> _Source texts of formatted documents_
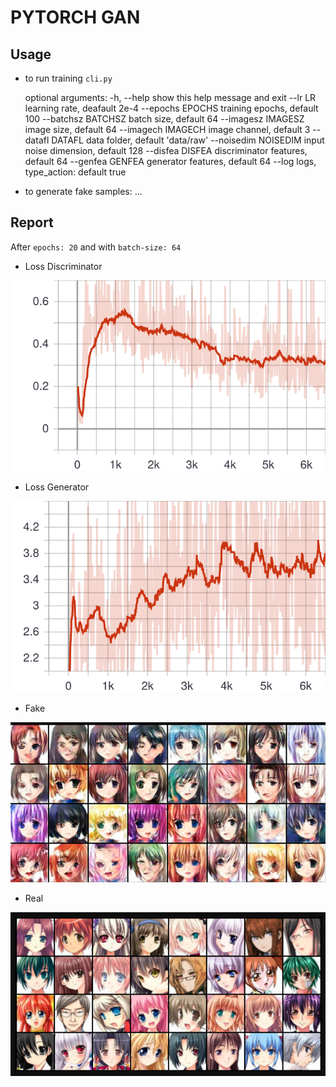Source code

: # PYTORCH GAN

## Usage

- to run training `cli.py`

    optional arguments:
    -h, --help           show this help message and exit
    --lr LR              learning rate, deafault 2e-4
    --epochs EPOCHS      training epochs, default 100
    --batchsz BATCHSZ    batch size, default 64
    --imagesz IMAGESZ    image size, default 64
    --imagech IMAGECH    image channel, default 3
    --datafl DATAFL      data folder, default 'data/raw'
    --noisedim NOISEDIM  input noise dimension, default 128
    --disfea DISFEA      discriminator features, default 64
    --genfea GENFEA      generator features, default 64
    --log                logs, type_action: default true

- to generate fake samples: ...
## Report

After `epochs: 20` and with `batch-size: 64`

+ Loss Discriminator

![Loss_Discriminator](reports/figures/loss-discriminator.svg?style=center "normal xray activation map")

+ Loss Generator

![Loss_Generator](reports/figures/loss-generator.svg?style=center "normal xray activation map")

+ Fake

![Fake_Sample](reports/figures/sample-fake.png?style=center "normal xray activation map")

+ Real 

![Real_Sample](reports/figures/sample-real.png?style=center "normal xray activation map")

<!-- <p align="center">
    <img width="250" height="300" src="resources/logo.png">
</p> -->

> _EXERCISE GOAL_
Write out the data precisely as given, excluding the pictures.

> _REPLY TO THE EXERCISE_
Source code

: # PYTORCH GAN

## Usage

- to run training `cli.py`

    optional arguments:
    -h, --help           show this help message and exit
    --lr LR              learning rate, deafault 2e-4
    --epochs EPOCHS      training epochs, default 100
    --batchsz BATCHSZ    batch size, default 64
    --imagesz IMAGESZ    image size, default 64
    --imagech IMAGECH    image channel, default 3
    --datafl DATAFL      data folder, default 'data/raw'
    --noisedim NOISEDIM  input noise dimension, default 128
    --disfea DISFEA      discriminator features, default 64
    --genfea GENFEA      generator features, default 64
    --log                logs, type_action: default true

- to generate fake samples: ...
## Report

After `epochs: 20` and with `batch-size: 64`

+ Loss Discriminator

![Loss_Discriminator](reports/figures/loss-discriminator.svg?style=center "normal xray activation map")

+ Loss Generator

![Loss_Generator](reports/figures/loss-generator.svg?style=center "normal xray activation map")

+ Fake

![Fake_Sample](reports/figures/sample-fake.png?style=center "normal xray activation map")

+ Real 

![Real_Sample](reports/figures/sample-real.png?style=center "normal xray activation map")

<!-- <p align="center">
    <img width="250" height="300" src="resources/logo.png">
</p> -->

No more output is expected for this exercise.